Minimization methods: SSE - Sum of Squared Errors K-means class averages are updated after reassignment of each object.
- The results of K-means classification are (in most cases) irreproducible, i.e., if classification is repeated for the same number of classes but using different initial assignment (as in this implementation), the result will be different. In order to find reproducible results one is advised to repeat K-means many times and accept the 'best' solution, as identified by the criterion value. For a sufficiently large number of trials and reasonable data, it is possible to find optimum solution. This process is facilitated by the number of trials user can provide: program will repeat classification specified number of times and return the best solution found.
Program calculates and returns values of classification quality - see sxk_means_groups.
The program can also cluster on a text file containing columns of numbers; the elements to cluster are indexed by row number. For example, if infile is a text file with N columns, then by running the program with infile as input text file instead of an input stack of images, sxk_means will cluster based on K columns, where K<N is determined by the maskfile. The elements of the i-th cluster is written to kmeans_grp_00i.txt in the output directory.

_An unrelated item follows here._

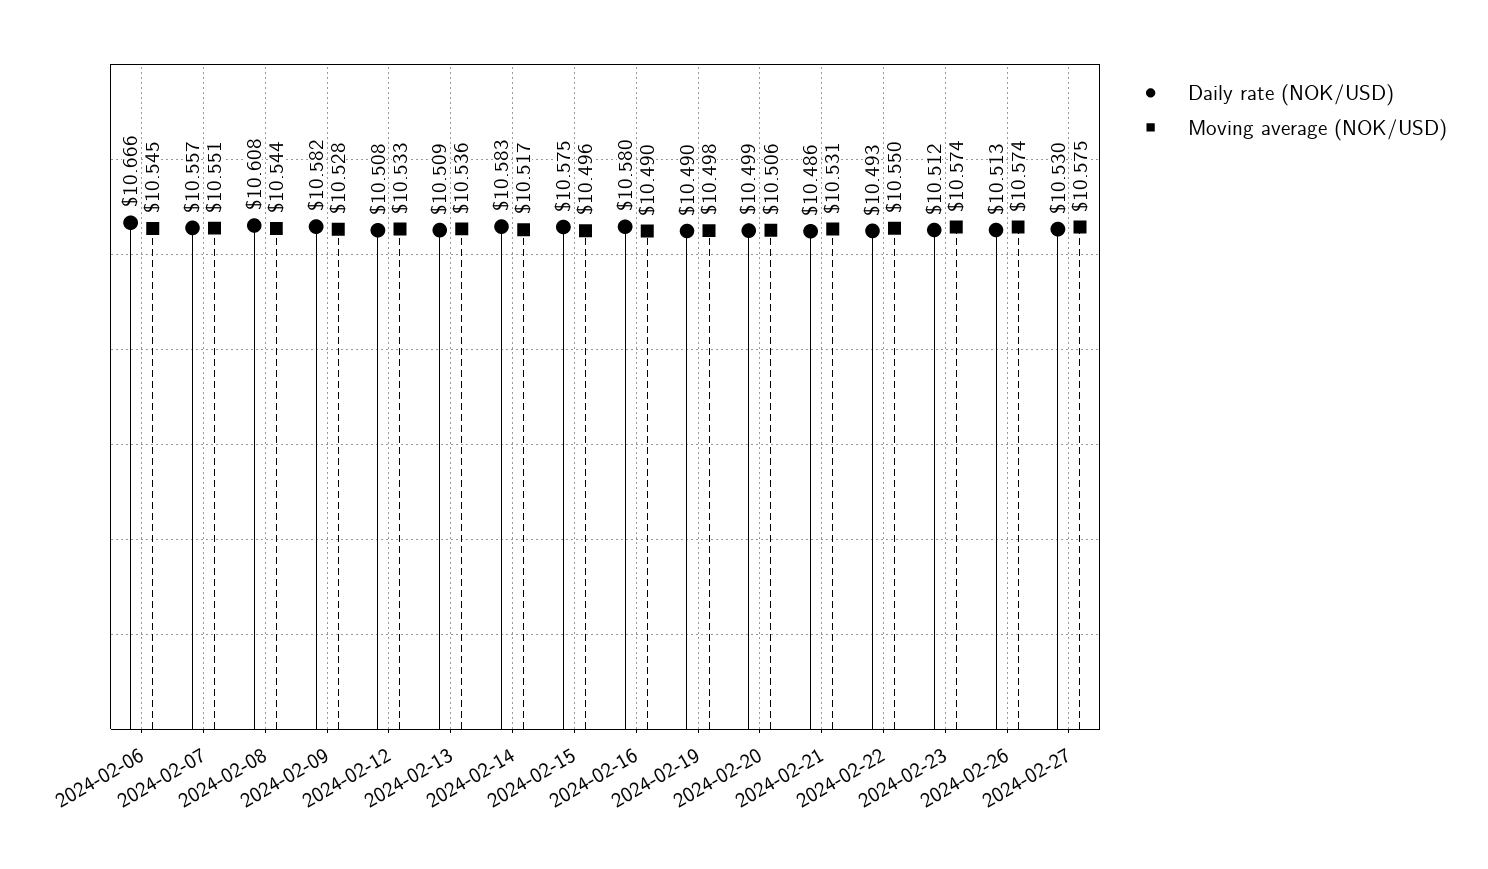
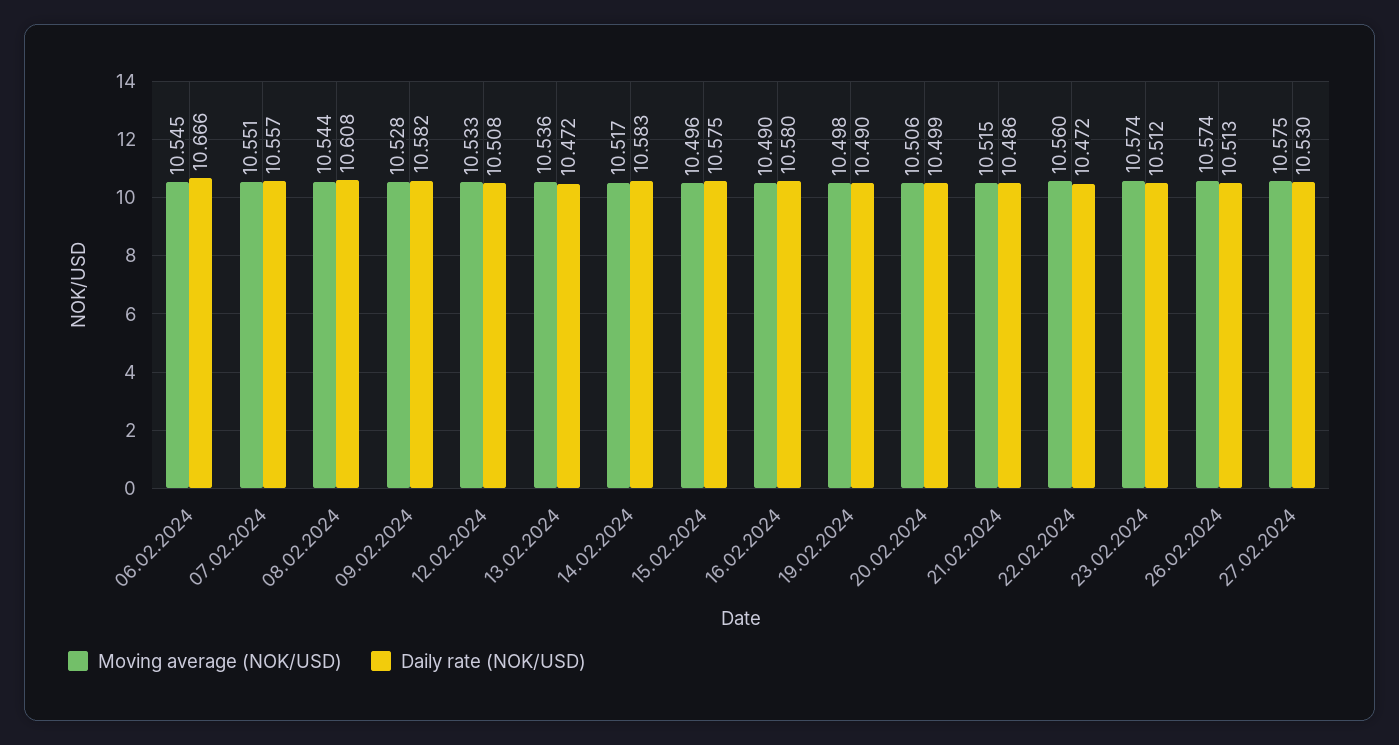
Daily rate (NOK/USD), 2024-02-13: 10.509 -> 10.472
Moving average (NOK/USD), 2024-02-21: 10.531 -> 10.515
Daily rate (NOK/USD), 2024-02-22: 10.493 -> 10.472
Moving average (NOK/USD), 2024-02-22: 10.55 -> 10.56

- The maskfile has to be a binary file, and is used to determine which columns the program will cluster on. For example, if the input text file to cluster has 4 columns, and the following will produce a binary mask maskone.hdf for clustering based on the first column of infile:
- maskone = model_blank(4,bckg=0)
- maskone[0]=1
- drop_image(maskone,'maskone.hdf')
Reference
Pattern Classification - Richard O.Duda, Peter E.Hart, David G.Stork (2001), Wiley, New York.
Author / Maintainer
Julien Bert, Guozhi Tao
Keywords
- category 1
- APPLICATIONS
Files
statisctics.py, sxk_means.py
See also
sxk_means_groups sxk_means_stable
Maturity
- beta
- works for author, often works for others.
Bugs
HDF file: HDF file has a limitation on the number of items contain in the header (~16000). In the case 'members' (list of images assigned to each class) is a list over 16000 elements, all assignment will be automatically export to text file: kmeans_grp_00.txt, kmeans_grp_01.txt, etc. Each file contain the list of ID images assigns to this class.